Contactés par Reuters, aucun des intéressés n’a été disponible pour un commentaire.

Albanese a été démis de ses fonctions par le conseil d’administration de Rio Tinto, en 2013, après des investissements dans le charbon et l’aluminium, qui se sont transformés en milliards de dollars de dépréciations. Il a été remplacé par Walsh qui a pris sa retraite, en juillet dernier.

Une enquête approfondie pourrait compliquer le départ de Rio Tinto du projet Simandou

Si, dans son communiqué, Rio Tinto a déclaré avoir alerté les autorités compétentes aux Etats-Unis et au Royaume-Uni, un audit de corruption pourrait compliquer sa décision de quitter le projet Simandou. Rappelons, en effet, que le géant anglo-australien a récemment conclu un protocole d’accord pour vendre la totalité de sa participation à son désormais ex-partenaire, Chinalco, contre un paiement de 1,1 à 1,3 milliard $.
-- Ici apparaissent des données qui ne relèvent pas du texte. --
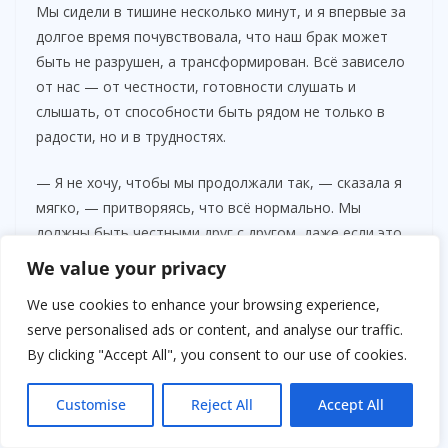
Мы сидели в тишине несколько минут, и я впервые за
долгое время почувствовала, что наш брак может
быть не разрушен, а трансформирован. Всё зависело
от нас — от честности, готовности слушать и
слышать, от способности быть рядом не только в
радости, но и в трудностях.
— Я не хочу, чтобы мы продолжали так, — сказала я
мягко, — притворяясь, что всё нормально. Мы
должны быть честными друг с другом, даже если это
страшно.
We value your privacy
We use cookies to enhance your browsing experience,
serve personalised ads or content, and analyse our traffic.
By clicking "Accept All", you consent to our use of cookies.
Customise
Reject All
Accept All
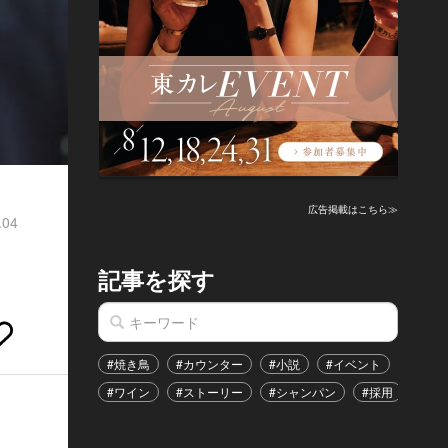
広告掲載はこちら≫
.04
記事を探す
#焼き鳥
#カウンター
#小説
#イベント
#港区
#ワイン
#ストーリー
#シャンパン
#採用
#恋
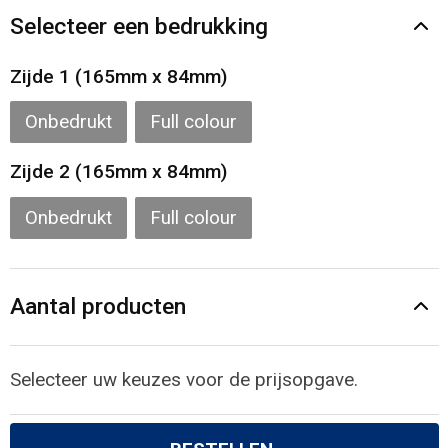
Gilets
Selecteer een bedrukking
Veiligheidsvesten en Veiligheidshesjes
Zijde 1 (165mm x 84mm)
Kledingaccessoires
Onbedrukt
Full colour
Zijde 2 (165mm x 84mm)
Onbedrukt
Full colour
Aantal producten
Selecteer uw keuzes voor de prijsopgave.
«La société a fait une enquête interne et des gens ont été écartés, mais cela n’éclaire pas beaucoup sur la gestion éthique au sein de Rio Tinto», a déclaré le président de Transparency International Australia, Anthony Whealy.

Simandou Sud est un projet d’extraction de minerai de fer auquel est intégré un projet d’infrastructures de transport. Ce gisement de fer, à haute teneur (65,5% Fe), dispose d’une capacité de production annuelle s’élevant à 100 millions de tonnes, en pleine production, pendant plus de 40 ans.